Please retype every record exactly as it appears, omitting the pictures.

* Page-level text extractions
_____

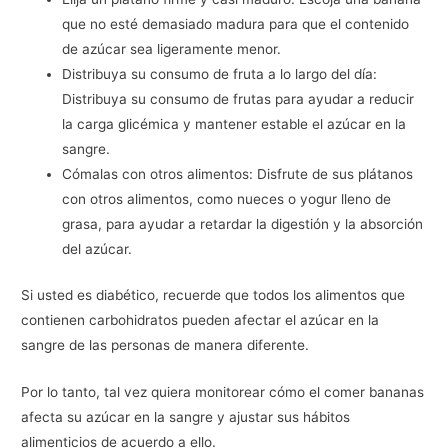
que no esté demasiado madura para que el contenido
de azúcar sea ligeramente menor.
Distribuya su consumo de fruta a lo largo del día:
Distribuya su consumo de frutas para ayudar a reducir
la carga glicémica y mantener estable el azúcar en la
sangre.
Cómalas con otros alimentos: Disfrute de sus plátanos
con otros alimentos, como nueces o yogur lleno de
grasa, para ayudar a retardar la digestión y la absorción
del azúcar.
Si usted es diabético, recuerde que todos los alimentos que
contienen carbohidratos pueden afectar el azúcar en la
sangre de las personas de manera diferente.
Por lo tanto, tal vez quiera monitorear cómo el comer bananas
afecta su azúcar en la sangre y ajustar sus hábitos
alimenticios de acuerdo a ello.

_____

* Answer below
que no esté demasiado madura para que el contenido
de azúcar sea ligeramente menor.
Distribuya su consumo de fruta a lo largo del día:
Distribuya su consumo de frutas para ayudar a reducir
la carga glicémica y mantener estable el azúcar en la
sangre.
Cómalas con otros alimentos: Disfrute de sus plátanos
con otros alimentos, como nueces o yogur lleno de
grasa, para ayudar a retardar la digestión y la absorción
del azúcar.
Si usted es diabético, recuerde que todos los alimentos que
contienen carbohidratos pueden afectar el azúcar en la
sangre de las personas de manera diferente.
Por lo tanto, tal vez quiera monitorear cómo el comer bananas
afecta su azúcar en la sangre y ajustar sus hábitos
alimenticios de acuerdo a ello.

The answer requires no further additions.